After being enticed to upgrade my firmware, I am now looking through the ESS menu and see that the options have changed a little.
I was wondering how the “Grid metering” menu item operates. If I set it to “Inverter/Charger”, would it prevent backfeed on AC-In?
Also, I see “Grid feed-in” now leads you to a sub-menu. I assume both AC-coupled PV and DC-coupled PV feed in excess should be off (in the South African normal use case)? The default option seems to have AC-coupled PV feed in excess on. That would probably anyways only matter in the case of a Fronius setup?
So if I want to prevent the PV being used in the rest of the house (none critical also) I will need to disconnect the energy meter, not just tell the GX there isn’t one?
Haha the reason I asked is because it is a while before any non critical stuff comes on. I’ll just go and turn on the oven when I’m done with work and see what happens.
All that happened is the “Grid meter installed” switch was replaced with a more descriptive option list that explains more clearly what happens.
All this does is determine whether the external meter is zeroed, or if the Multi’s input is zeroed. It is possible to zero the input of the Multi even though you do have a grid meter installed (eg, for people who want to measure the whole consumption of the house, but don’t want to push power back to a geyser or a whatever on the input side…).
Nope, won’t make any difference, as my 474 works perfectly, and 477 pertains to a country code, Other, that has no bearing on you as you should be on SA NRS code.
A firmware check is easy, right? You just check the number against some known good one, right? Not! No… sometimes the firmware version is not available yet. OK, easy fix, right? Just skip the check if the firmware version is null? Not! Sometimes you just get completely spurious data… for 2 seconds… usually at 4AM in the morning, and then it goes away immediately so it cannot be debugged later… only to show up again two weeks later!
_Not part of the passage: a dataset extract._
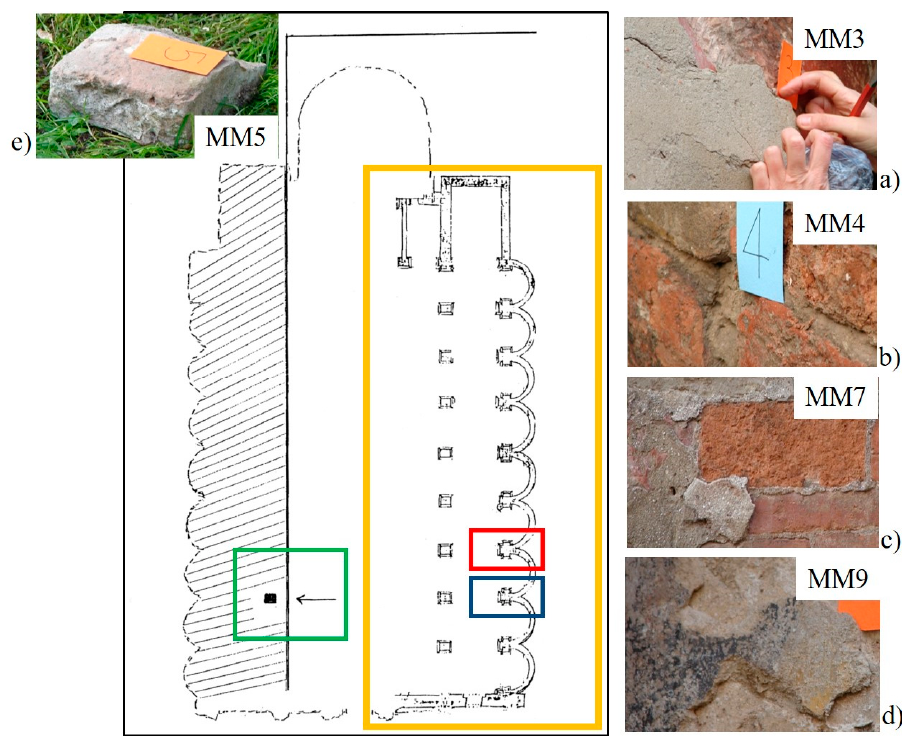
Figure 3. Map of the church of San Andrea and the sampling points; colored in red the column from which the samples MM3 and MM4 were collected; colored in blue the column from which the plaster samples MM7 − MM9 were collected; colored in green the dot that recalls the exact place of Biagio Rossetti’s burial. In detail: ( a ) plaster MM3; ( b ) brick MM4; ( c ) plaster MM7; ( d ) plaster MM9; ( e ) brick MM5. Table 1. List of samples collected and analyzed specifying the type of sample: R represents the samples from Palazzo Roverella, C: samples from Santa Maria delle Grazie and MM: samples from San Antonio. Samples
Welcome to the frustrations of a software developer. You know why I don’t believe in Macro evolution? Simple… mutations always cause sh*t to break… not the other way round.
#1 and #2 are not errors. They are “reason codes”. It tells you why the system is currently not making any power. #1 simply says the battery is low. #2 says BatteryLife is active (that reminds the user that discharge may have stopped at a higher point than MinSoc because BatteryLife mandated it). They are not errors, they are there to stop people asking “Why isn’t it working!??”.
If you go to the notifications page and just hit the right button on the notification, the triangle top right will go away. It is an intermittent warning that shows up… which frustrates the heck out of me. I can attach a timer to it (only raise warning if it has been active for some seconds) but I hate complicating stuff because other stuff misbehaves… and having timers that need to be cancelled adds more room for more bugs…
ESS Codes on the screen, bottom center of screen: #1 - Battery Low #2 - Battery Life Active #3 and #4 - has to do with BMS signals, #5 - slow charge, #6 - user set the max charge power to zero #7 - user set the max discharge power to zero
Should I be concerned about this message though? Just ignore it? Not sure exactly what DVCC does for me, but if I look at the sub menus, it looks important enough not to turn it off.
DVCC = Distributed Voltage and Current Control. It means the battery calls the shots (it specifies the charge voltage and current limits) and the rest of the system obeys that request. The old legacy stuff is still around and to keep things backwards compatible, DVCC will be left off in such (usually off-grid) systems. But for all new systems… DVCC is the way. For many batteries it will be forcibly enabled (to cut down on people setting it up wrong and bothering support about it… ).